When my application reads such Surnames out of the SQL_ASCII db, I get:

org.postgresql.util.PSQLException: ERROR: invalid byte sequence for encoding "UTF8": 0xe3 0xa1 0x54 at org.postgresql.core.v3.QueryExecutorImpl.receiveErrorResponse(QueryExecutorImpl.java:2182) at org.postgresql.core.v3.QueryExecutorImpl.processResults(QueryExecutorImpl.java:1911) at org.postgresql.core.v3.QueryExecutorImpl.execute(QueryExecutorImpl.java:173) at org.postgresql.jdbc2.AbstractJdbc2Statement.execute(AbstractJdbc2Statement.java:616) at org.postgresql.jdbc2.AbstractJdbc2Statement.executeWithFlags(AbstractJdbc2Statement.java:466) at org.postgresql.jdbc2.AbstractJdbc2Statement.execute(AbstractJdbc2Statement.java:459) at org.apache.tomcat.dbcp.dbcp2.DelegatingPreparedStatement.execute(DelegatingPreparedStatement.java:93) at org.apache.tomcat.dbcp.dbcp2.DelegatingPreparedStatement.execute(DelegatingPreparedStatement.java:93) at jdk.internal.reflect.GeneratedMethodAccessor78.invoke(Unknown Source) at java.base/jdk.internal.reflect.DelegatingMethodAccessorImpl.invoke(DelegatingMethodAccessorImpl.java:43) at java.base/java.lang.reflect.Method.invoke(Method.java:566) at org.apache.ibatis.logging.jdbc.PreparedStatementLogger.invoke(PreparedStatementLogger.java:55) at com.sun.proxy.$Proxy98.execute(Unknown Source)

If I try changing the client_encoding via:

SET client_encoding = 'SQL_ASCII';

Then I get error:

org.postgresql.util.PSQLException: The server's client_encoding parameter was changed to LATIN1. The JDBC driver requires client_encoding to be UTF8 for correct operation. at org.postgresql.core.v3.QueryExecutorImpl.processResults(QueryExecutorImpl.java:1950)

How can I "safely" read these characters from the DB?

2

2 Answers

1
votes

You are lost. An SQL_ASCII database is not encoding aware, it treats all bytes (except the 0 byte) equal. There will be no encoding conversion in the database.

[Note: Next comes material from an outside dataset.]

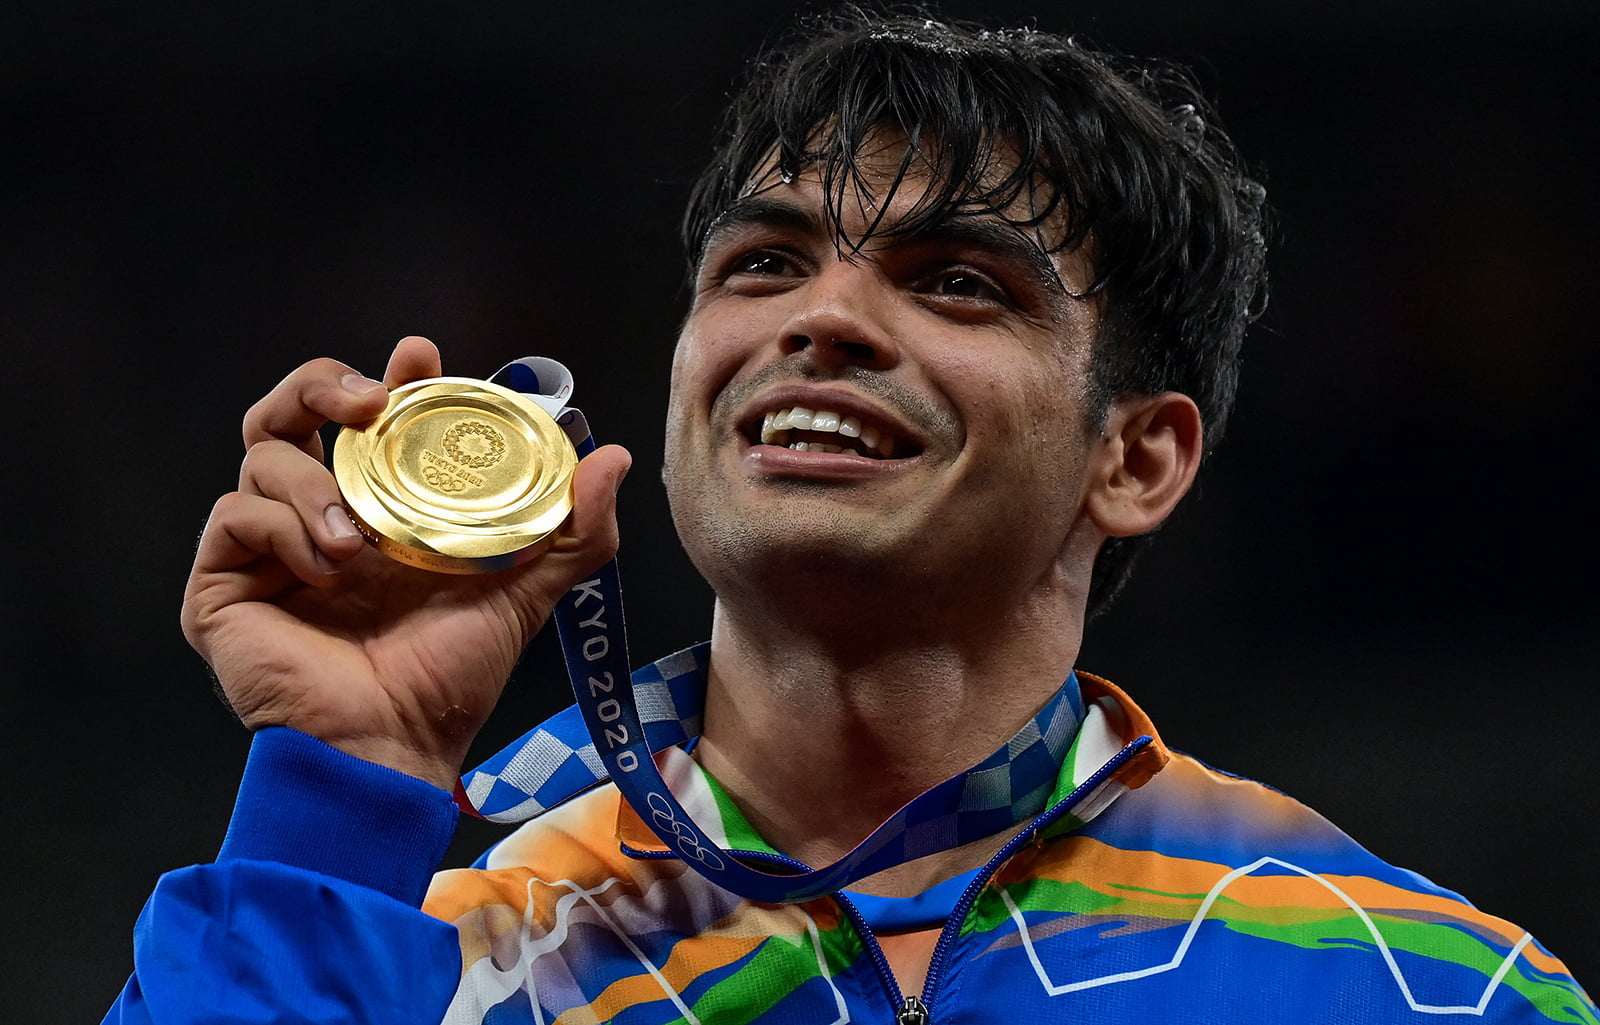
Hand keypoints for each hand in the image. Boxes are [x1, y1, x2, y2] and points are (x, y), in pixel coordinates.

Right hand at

So unless the data is accidentally encoded as UTF-8, which it isn't (according to the errror message), you cannot use it with the JDBC driver.

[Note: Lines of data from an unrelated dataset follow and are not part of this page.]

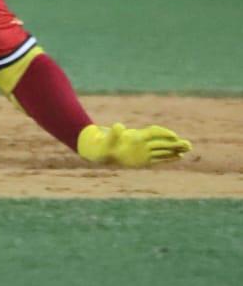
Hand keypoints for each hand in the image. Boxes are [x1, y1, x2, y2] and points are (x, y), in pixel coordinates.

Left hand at [77, 123, 192, 166]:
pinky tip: (178, 157)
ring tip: (188, 149)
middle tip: (189, 145)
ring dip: (175, 150)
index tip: (174, 137)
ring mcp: (143, 151)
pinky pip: (158, 158)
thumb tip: (118, 126)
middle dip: (174, 143)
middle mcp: (141, 143)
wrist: (97, 151)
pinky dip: (168, 158)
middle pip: (162, 141)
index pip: (153, 133)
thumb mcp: (105, 141)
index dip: (164, 134)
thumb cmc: (101, 145)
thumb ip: (113, 134)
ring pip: (163, 149)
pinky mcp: (143, 160)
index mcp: (135, 137)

You will have to dump the database and restore it (using the appropriate -E option) into a different database (v13) with a proper encoding. Any encoding inconsistencies will have to be fixed manually during this process.

This question will provide additional insight.

1
votes

allowEncodingChanges=true

Can you try setting allowEncodingChanges=true in the JDBC connection URL? (and also characterEncoding)

allowEncodingChanges = boolean

When using the V3 protocol the driver monitors changes in certain server configuration parameters that should not be touched by end users. The client_encoding setting is set by the driver and should not be altered. If the driver detects a change it will abort the connection. There is one legitimate exception to this behaviour though, using the COPY command on a file residing on the server's filesystem. The only means of specifying the encoding of this file is by altering the client_encoding setting. The JDBC team considers this a failing of the COPY command and hopes to provide an alternate means of specifying the encoding in the future, but for now there is this URL parameter. Enable this only if you need to override the client encoding when doing a copy.

Ref: Chapter 3. Initializing the Driver

Bytes in the error message are 1110 0011, 1010 0001, 0101 0100

If the stored data was encoded in ISO-8859-1, this will be ã, ¡, T.

When this byte stream was read as UTF-8, 1110MSB in first byte indicates a 3 UTF-8 byte character(counting itself).

So the following next 2 bytes should start with 10MSB. But the 3rd byte is starting with 01MSB

By default, JDBC driver is decoding this stream in UTF-8 and failing on invalid a byte stream.

Assuming the third byte had started with 10MSB, the code would work without error, but it can incorrectly map all these 3 bytes into a single Unicode code point(assuming the original encoding was not UTF-8 and the corresponding unicode code point has a valid character representation).